When using short-lived certs and regular issuance, the expired certs can build up in the PKI database and cause issues with replication, performance and overall database size.
PKI has provided a new feature in 11.3.0, pruning, which is a job that can be executed on a schedule or manually to remove expired certificates and requests.
Random Serial Numbers v3 (RSNv3) is mandatory to enable pruning.
Both pruning and RSNv3 require PKI 11.3.0 or higher.
## Use Cases
ACME certificates in particular are generally short-lived and expired certificates can build up quickly in a dynamic environment. An example is a CI system that requests one or more certificates per run. These will build up infinitely without a way to remove the expired certificates.

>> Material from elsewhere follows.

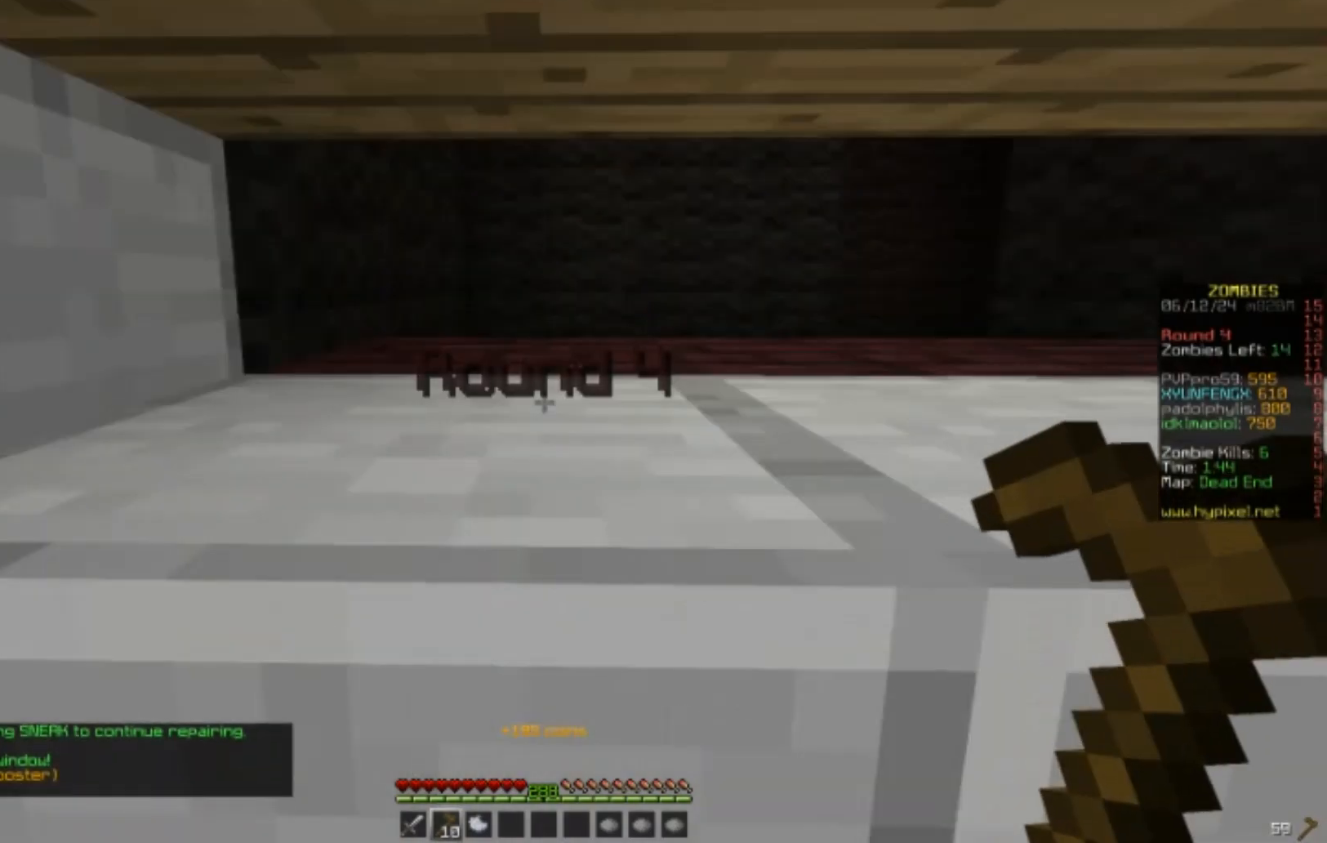
{"keys": [], "mouse": [], "events": []}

Another case is simply a very long-lived installation. Over time as hosts come and go certificates build up.
## How to Use
https://github.com/dogtagpki/pki/wiki/Configuring-CA-Database-Pruning provides a thorough description of the capabilities of the pruning job.
The default configuration is to remove expired certificates and incomplete requests after 30 days.
Pruning is disabled by default.
Configuration is a four-step process:
1. Configure the expiration thresholds
2. Enable the job
3. Schedule the job
4. Restart the CA
The job will be scheduled to use the PKI built-in cron-like timer. It is configured nearly identically to `crontab(5)`. On execution it will remove certificates and requests that fall outside the configured thresholds. LDAP search/time limits can be used to control how many are removed at once.
In addition to the automated schedule it is possible to manually run the pruning job.
The tool will not restart the CA. It will be left as an exercise for the user, who will be notified as needed.
### Where to use
The pruning configuration is not replicated. It should not be necessary to enable this task on all IPA servers, or more than one.
Running the task simultaneously on multiple servers has a few downsides:
* Additional stress on the LDAP server searching for expired certificates and requests
* Unnecessary replication load deleting the same entries on multiple servers
While enabling this on a single server represents a single-point-of-failure there should be no catastrophic consequences other than expired certificates and requests potentially building up. This can be cleared by enabling pruning on a different server. Depending on the size of the backlog this could take a couple of executions to catch up.
## Design
There are several operations, most of which act locally and one of which uses the PKI REST API.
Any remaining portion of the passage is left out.